В ее интервью то и дело слышится прямое цитирование учителя. Да, он учитель, признается Юлия. Но не только Пигмалион (это она упоминает мифологическое имя), способствовавший реализации ее дарований. Он стал для нее «всем»: мужем, учителем, братом, отцом и сыном. За этим признанием Высоцкой возникает образ очень комфортного, хотя и не бесконфликтного для нее пространства, которое обымает ее всю, то есть, по существу, и становится обретенным домом. А «домосо-зидателем», что совершенно очевидно, выступает Кончаловский.

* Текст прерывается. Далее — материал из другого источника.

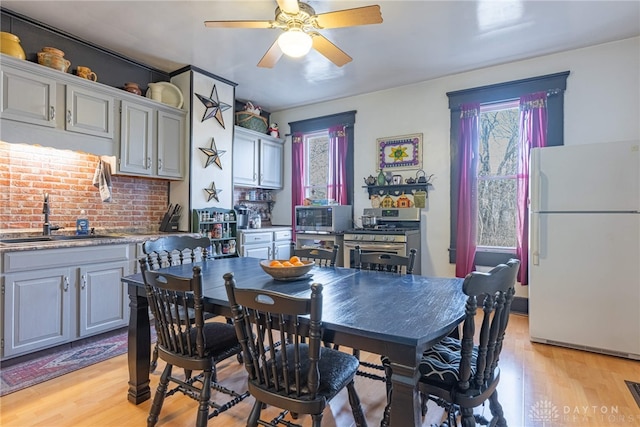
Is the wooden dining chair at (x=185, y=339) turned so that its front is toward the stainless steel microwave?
yes

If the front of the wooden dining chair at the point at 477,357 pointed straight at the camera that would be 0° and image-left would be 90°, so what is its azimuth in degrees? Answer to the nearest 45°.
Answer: approximately 135°

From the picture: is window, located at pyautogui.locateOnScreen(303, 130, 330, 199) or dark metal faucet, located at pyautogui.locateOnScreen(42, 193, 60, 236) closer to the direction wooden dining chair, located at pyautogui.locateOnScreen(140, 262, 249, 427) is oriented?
the window

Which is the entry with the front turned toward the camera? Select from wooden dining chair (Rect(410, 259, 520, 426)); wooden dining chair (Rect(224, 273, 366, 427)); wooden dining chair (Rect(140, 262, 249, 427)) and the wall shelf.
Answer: the wall shelf

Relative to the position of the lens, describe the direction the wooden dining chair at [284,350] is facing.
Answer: facing away from the viewer and to the right of the viewer

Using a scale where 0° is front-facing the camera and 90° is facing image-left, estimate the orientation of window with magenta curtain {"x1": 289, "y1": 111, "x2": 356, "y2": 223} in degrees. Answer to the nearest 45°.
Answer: approximately 45°

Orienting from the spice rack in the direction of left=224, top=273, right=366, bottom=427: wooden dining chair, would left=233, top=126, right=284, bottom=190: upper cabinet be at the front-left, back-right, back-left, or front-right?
back-left

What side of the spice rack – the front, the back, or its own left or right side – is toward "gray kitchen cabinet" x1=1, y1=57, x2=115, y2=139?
right

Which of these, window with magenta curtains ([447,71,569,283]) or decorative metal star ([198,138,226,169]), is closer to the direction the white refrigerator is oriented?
the decorative metal star
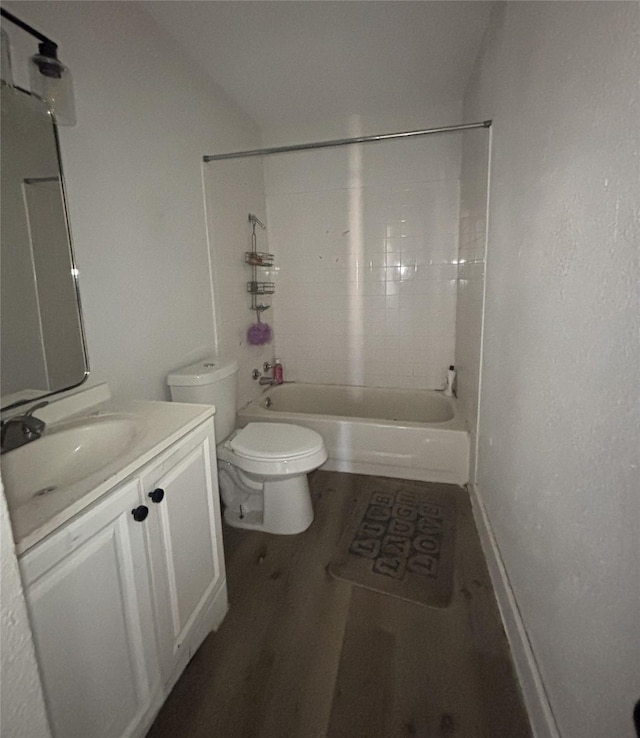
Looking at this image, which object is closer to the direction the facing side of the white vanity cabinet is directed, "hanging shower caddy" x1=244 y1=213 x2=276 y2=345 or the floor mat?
the floor mat

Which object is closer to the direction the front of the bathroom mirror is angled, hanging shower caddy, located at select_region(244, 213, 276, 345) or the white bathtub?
the white bathtub

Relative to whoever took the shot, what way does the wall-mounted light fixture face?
facing the viewer and to the right of the viewer

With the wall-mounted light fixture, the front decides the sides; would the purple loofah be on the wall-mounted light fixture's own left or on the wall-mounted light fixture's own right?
on the wall-mounted light fixture's own left

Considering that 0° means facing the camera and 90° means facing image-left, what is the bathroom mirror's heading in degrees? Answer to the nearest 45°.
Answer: approximately 315°

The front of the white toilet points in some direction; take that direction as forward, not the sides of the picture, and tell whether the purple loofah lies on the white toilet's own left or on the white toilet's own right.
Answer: on the white toilet's own left

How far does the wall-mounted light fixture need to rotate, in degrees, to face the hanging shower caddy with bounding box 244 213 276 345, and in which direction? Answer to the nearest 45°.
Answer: approximately 90° to its left
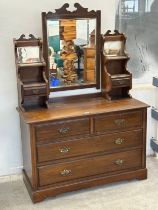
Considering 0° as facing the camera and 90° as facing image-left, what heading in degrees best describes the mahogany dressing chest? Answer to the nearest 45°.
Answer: approximately 315°
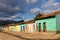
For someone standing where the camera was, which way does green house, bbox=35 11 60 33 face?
facing the viewer and to the left of the viewer
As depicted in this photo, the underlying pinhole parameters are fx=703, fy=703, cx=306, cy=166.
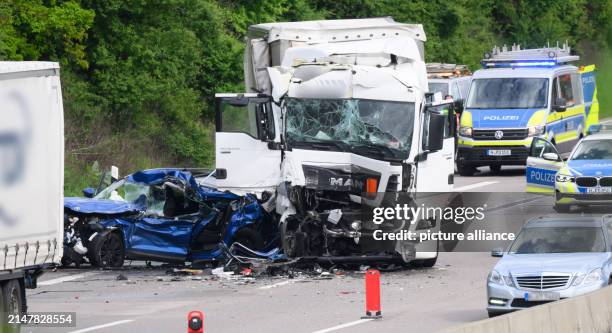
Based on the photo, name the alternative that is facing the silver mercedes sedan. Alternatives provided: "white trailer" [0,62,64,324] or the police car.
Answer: the police car

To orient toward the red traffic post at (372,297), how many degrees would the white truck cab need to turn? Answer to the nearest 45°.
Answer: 0° — it already faces it

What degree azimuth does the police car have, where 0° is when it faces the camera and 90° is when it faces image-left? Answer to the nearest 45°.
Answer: approximately 0°

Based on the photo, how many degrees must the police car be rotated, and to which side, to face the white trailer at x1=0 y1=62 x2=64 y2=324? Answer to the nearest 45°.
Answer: approximately 45° to its right

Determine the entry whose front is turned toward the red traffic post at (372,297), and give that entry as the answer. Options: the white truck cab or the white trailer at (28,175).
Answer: the white truck cab

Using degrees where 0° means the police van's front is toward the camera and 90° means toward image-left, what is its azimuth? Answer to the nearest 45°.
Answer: approximately 45°

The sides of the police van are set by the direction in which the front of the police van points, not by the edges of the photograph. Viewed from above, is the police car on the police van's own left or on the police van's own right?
on the police van's own left
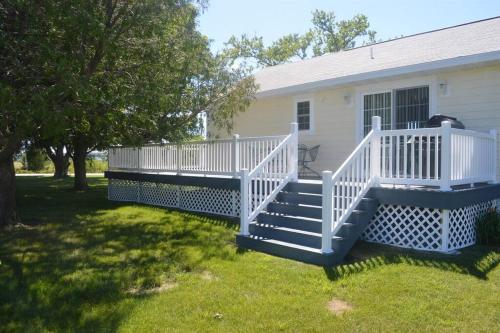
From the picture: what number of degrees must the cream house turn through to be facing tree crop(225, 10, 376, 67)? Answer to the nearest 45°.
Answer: approximately 135° to its right

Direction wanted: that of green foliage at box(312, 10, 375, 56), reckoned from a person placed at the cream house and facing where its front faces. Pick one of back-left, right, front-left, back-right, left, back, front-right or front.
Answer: back-right

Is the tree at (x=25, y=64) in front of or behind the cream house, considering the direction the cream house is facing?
in front

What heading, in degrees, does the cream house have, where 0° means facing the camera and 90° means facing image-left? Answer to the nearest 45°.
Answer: approximately 45°
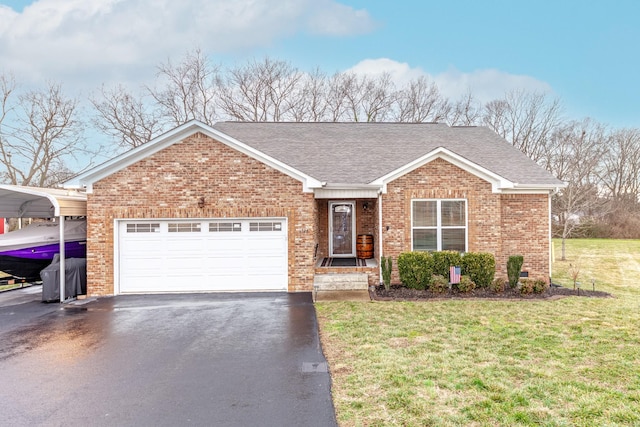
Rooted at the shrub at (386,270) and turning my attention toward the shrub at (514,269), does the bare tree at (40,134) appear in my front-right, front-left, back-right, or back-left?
back-left

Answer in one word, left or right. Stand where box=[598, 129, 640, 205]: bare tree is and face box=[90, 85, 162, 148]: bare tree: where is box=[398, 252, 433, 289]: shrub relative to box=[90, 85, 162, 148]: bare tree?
left

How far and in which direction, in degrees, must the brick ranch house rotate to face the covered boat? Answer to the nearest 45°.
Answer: approximately 90° to its right

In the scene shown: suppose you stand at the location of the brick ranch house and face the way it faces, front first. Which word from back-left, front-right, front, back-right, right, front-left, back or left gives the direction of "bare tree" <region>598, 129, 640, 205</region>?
back-left

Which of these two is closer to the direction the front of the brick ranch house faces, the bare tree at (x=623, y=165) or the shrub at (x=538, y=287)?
the shrub

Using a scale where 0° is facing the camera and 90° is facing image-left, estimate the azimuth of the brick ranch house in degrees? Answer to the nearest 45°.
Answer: approximately 0°

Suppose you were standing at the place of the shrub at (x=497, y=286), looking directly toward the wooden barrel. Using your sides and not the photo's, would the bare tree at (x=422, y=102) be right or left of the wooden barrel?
right

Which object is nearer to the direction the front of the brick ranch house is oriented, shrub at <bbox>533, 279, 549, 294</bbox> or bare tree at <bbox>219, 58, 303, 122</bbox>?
the shrub

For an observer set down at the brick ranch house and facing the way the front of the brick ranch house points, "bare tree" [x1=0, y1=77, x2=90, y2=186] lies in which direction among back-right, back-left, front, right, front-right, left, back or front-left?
back-right

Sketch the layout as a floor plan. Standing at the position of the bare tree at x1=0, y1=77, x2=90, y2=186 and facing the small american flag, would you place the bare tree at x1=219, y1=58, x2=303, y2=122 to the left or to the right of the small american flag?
left

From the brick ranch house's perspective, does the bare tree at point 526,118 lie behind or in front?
behind

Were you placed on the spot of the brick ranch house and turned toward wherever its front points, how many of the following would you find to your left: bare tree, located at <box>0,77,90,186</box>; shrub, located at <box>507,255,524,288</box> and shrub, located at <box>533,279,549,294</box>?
2

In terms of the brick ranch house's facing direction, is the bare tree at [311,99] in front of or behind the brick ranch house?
behind

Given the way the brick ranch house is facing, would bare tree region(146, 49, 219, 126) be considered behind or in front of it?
behind
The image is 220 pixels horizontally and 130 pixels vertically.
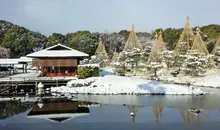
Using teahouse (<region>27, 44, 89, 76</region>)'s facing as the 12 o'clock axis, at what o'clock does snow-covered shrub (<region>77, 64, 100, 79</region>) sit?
The snow-covered shrub is roughly at 10 o'clock from the teahouse.

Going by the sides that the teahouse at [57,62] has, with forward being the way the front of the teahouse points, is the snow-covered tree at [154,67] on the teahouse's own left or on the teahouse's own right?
on the teahouse's own left

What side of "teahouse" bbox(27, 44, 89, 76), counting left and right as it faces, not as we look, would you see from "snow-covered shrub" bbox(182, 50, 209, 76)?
left

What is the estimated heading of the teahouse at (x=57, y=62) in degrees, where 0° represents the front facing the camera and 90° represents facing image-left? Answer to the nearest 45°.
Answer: approximately 0°

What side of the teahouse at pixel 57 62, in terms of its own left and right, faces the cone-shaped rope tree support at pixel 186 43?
left
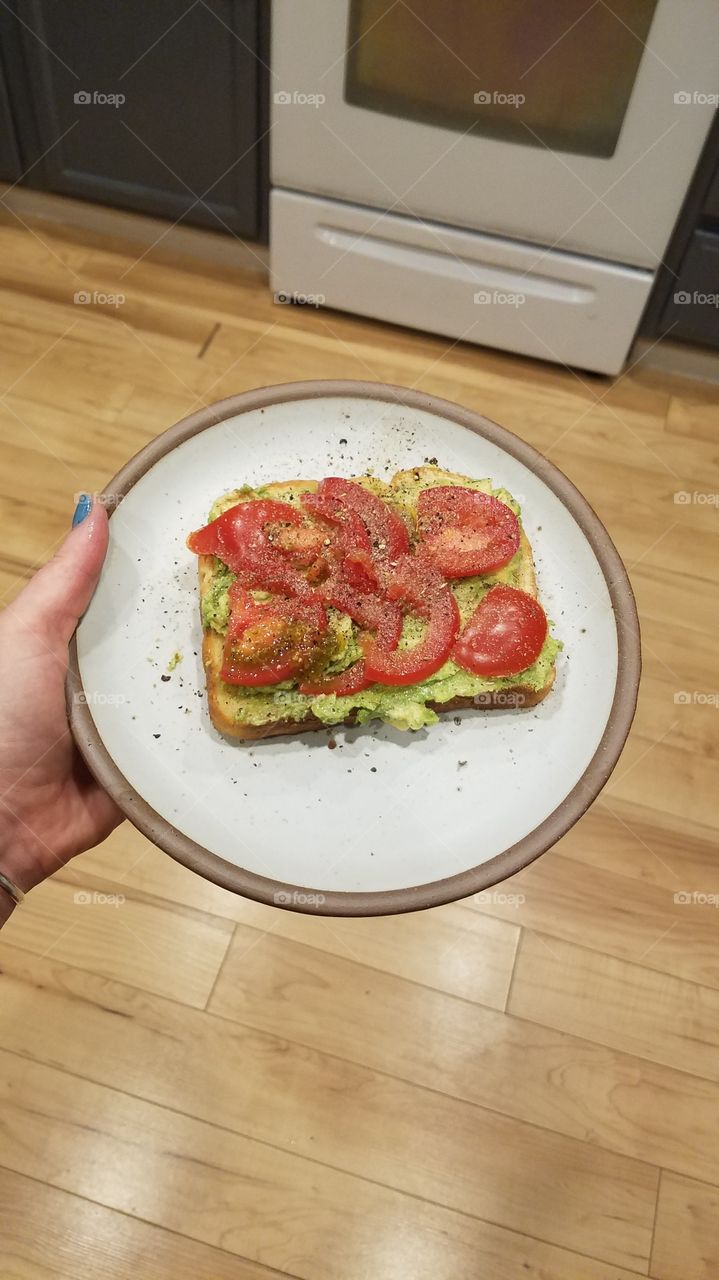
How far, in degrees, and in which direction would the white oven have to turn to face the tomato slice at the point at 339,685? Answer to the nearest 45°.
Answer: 0° — it already faces it

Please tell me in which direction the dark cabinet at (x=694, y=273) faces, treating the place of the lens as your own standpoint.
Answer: facing the viewer

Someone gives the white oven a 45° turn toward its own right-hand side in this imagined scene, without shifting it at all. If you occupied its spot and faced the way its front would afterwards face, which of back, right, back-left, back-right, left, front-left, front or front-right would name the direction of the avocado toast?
front-left

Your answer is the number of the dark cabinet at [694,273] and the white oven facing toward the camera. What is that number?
2

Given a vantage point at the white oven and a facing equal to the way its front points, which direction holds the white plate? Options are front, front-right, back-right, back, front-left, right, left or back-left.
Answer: front

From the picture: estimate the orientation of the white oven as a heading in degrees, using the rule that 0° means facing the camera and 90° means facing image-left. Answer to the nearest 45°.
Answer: approximately 0°

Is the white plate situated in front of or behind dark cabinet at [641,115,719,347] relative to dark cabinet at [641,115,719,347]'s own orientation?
in front

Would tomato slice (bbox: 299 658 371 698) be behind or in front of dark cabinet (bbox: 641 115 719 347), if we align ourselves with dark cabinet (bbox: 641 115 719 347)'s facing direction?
in front

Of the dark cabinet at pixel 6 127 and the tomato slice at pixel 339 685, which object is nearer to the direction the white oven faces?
the tomato slice

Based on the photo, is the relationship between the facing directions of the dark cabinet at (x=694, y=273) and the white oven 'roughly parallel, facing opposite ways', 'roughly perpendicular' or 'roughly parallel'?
roughly parallel

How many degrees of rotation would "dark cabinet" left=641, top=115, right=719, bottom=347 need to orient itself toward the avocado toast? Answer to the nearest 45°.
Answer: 0° — it already faces it
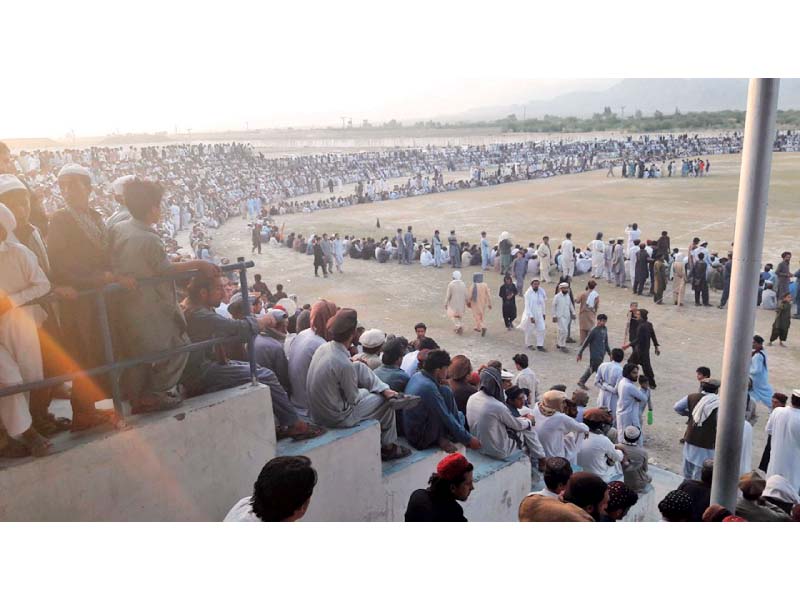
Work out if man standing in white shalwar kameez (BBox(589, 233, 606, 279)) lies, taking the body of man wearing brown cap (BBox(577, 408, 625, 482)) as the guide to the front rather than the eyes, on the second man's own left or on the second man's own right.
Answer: on the second man's own left

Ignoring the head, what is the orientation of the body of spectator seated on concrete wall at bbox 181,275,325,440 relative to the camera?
to the viewer's right

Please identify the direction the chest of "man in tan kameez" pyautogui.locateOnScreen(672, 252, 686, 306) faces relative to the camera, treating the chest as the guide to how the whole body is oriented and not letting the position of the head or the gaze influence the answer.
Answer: away from the camera

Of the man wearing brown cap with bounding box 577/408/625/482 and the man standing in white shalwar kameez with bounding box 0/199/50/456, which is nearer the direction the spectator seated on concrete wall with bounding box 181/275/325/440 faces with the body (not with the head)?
the man wearing brown cap

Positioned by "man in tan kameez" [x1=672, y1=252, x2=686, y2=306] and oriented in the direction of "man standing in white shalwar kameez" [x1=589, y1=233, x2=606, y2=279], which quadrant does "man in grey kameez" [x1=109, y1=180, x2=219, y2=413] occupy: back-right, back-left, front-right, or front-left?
back-left

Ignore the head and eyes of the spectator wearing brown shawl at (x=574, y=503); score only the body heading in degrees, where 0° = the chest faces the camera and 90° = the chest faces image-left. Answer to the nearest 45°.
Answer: approximately 225°

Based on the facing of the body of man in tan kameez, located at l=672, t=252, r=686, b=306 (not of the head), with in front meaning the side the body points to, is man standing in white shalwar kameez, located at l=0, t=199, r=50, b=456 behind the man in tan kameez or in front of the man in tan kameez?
behind

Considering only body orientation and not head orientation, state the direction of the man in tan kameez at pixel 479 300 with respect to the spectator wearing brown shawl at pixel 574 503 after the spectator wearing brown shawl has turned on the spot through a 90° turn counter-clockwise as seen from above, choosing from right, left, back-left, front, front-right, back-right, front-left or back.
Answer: front-right

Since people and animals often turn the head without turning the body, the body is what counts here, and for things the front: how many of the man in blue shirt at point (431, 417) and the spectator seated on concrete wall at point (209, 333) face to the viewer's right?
2
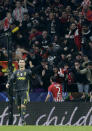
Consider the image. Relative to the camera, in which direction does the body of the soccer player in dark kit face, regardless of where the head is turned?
toward the camera

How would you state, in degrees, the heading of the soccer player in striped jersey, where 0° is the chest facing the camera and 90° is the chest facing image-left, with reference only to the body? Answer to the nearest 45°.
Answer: approximately 135°

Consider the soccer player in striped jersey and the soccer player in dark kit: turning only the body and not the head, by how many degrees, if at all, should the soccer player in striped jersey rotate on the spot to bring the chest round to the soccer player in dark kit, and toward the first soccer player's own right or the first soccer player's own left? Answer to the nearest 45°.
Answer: approximately 90° to the first soccer player's own left

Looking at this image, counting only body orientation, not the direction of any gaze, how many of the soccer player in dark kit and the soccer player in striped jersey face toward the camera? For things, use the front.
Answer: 1

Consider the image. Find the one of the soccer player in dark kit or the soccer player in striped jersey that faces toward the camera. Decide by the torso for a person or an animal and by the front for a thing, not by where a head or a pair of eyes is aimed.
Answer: the soccer player in dark kit

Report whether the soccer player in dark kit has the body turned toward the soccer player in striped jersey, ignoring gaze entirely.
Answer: no
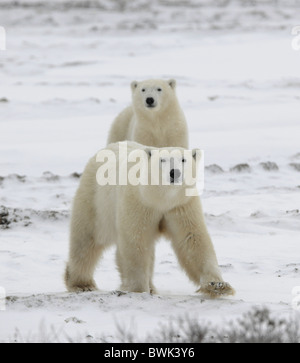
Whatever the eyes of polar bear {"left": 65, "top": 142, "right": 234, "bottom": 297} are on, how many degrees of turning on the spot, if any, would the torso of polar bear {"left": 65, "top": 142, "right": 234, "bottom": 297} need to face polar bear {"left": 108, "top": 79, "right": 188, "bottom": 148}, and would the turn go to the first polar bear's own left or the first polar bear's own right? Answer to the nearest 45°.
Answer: approximately 135° to the first polar bear's own left

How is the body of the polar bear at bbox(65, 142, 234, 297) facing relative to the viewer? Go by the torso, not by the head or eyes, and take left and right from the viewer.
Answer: facing the viewer and to the right of the viewer
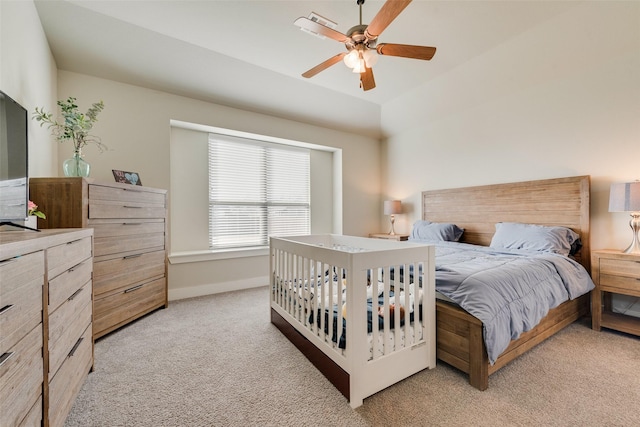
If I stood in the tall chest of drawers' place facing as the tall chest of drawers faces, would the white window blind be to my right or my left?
on my left

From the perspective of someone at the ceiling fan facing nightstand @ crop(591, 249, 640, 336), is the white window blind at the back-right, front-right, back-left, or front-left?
back-left

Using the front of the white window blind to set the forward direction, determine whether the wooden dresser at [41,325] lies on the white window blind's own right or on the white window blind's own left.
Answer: on the white window blind's own right

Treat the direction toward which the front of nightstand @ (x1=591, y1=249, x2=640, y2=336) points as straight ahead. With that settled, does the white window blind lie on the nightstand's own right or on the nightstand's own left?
on the nightstand's own right

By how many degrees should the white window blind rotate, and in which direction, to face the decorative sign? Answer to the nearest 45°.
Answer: approximately 90° to its right

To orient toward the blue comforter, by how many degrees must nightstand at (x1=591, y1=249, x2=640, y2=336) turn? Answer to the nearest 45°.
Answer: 0° — it already faces it

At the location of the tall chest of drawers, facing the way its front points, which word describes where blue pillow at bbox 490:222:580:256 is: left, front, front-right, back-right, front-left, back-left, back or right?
front

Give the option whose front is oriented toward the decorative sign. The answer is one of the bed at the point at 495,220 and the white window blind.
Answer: the bed

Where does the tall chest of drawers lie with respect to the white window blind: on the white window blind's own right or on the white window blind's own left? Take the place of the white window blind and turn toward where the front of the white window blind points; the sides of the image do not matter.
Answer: on the white window blind's own right

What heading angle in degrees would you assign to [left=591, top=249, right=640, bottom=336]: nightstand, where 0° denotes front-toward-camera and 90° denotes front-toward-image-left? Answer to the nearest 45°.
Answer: approximately 0°
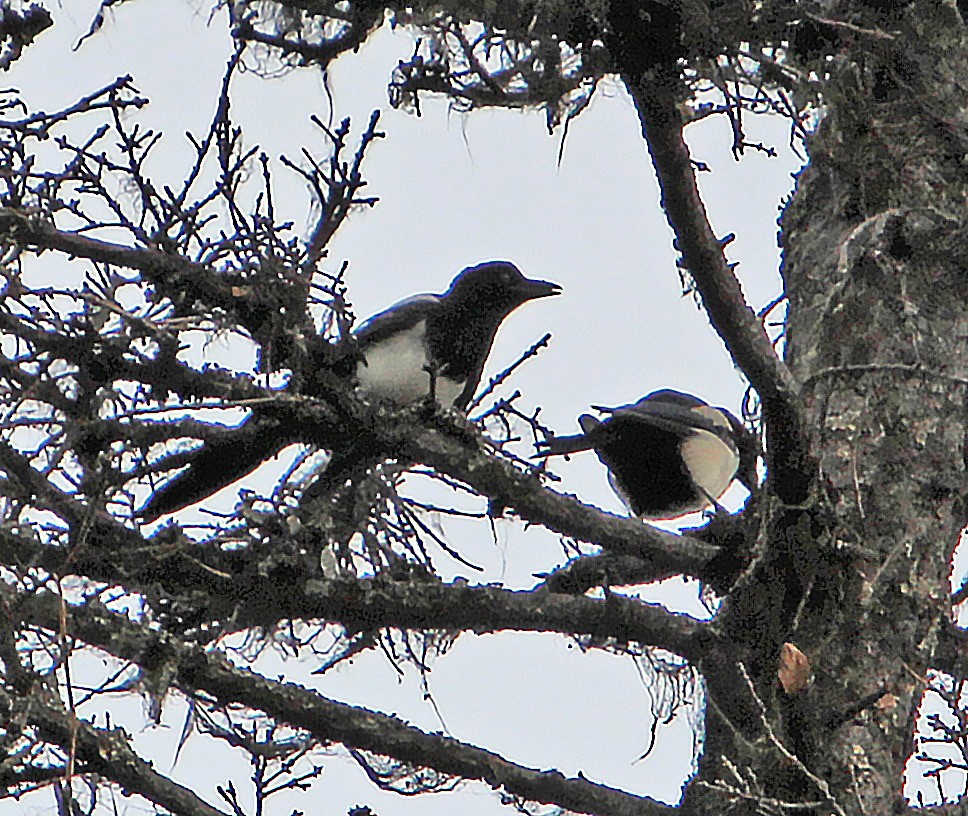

Интересно, что до сих пор не привязанная ни к какому домашнему пространству («малой родины» у меня нет, – говорит), привыкшая обживать любое, она признается, что с гнездом на Николиной Горе сроднилась как с единственным местом, ей близким, где хорошо в любом уголке.

Пожалуй, можно сказать, что Кончаловским ведется широкомасштабная компания по устроению во всех отношениях комфортного дома, могущего утвердиться на многовековых традициях семьи. Во всяком случае, образ Юлии как домохозяйки, как матери и жены медленно, но верно устанавливается в общественном мнении, что никак не отменяет ее актерских дарований, убедительно продемонстрированных как на экране, так и на сцене. Однако и здесь главный авторитет для нее – Кончаловский.

«Он мой бог, мой творец. Я верю ему беспрекословно, любому его слову. Даже если он предлагает мне что-то сделать, а мне кажется, что это неправильно, – все равно буду пробовать…»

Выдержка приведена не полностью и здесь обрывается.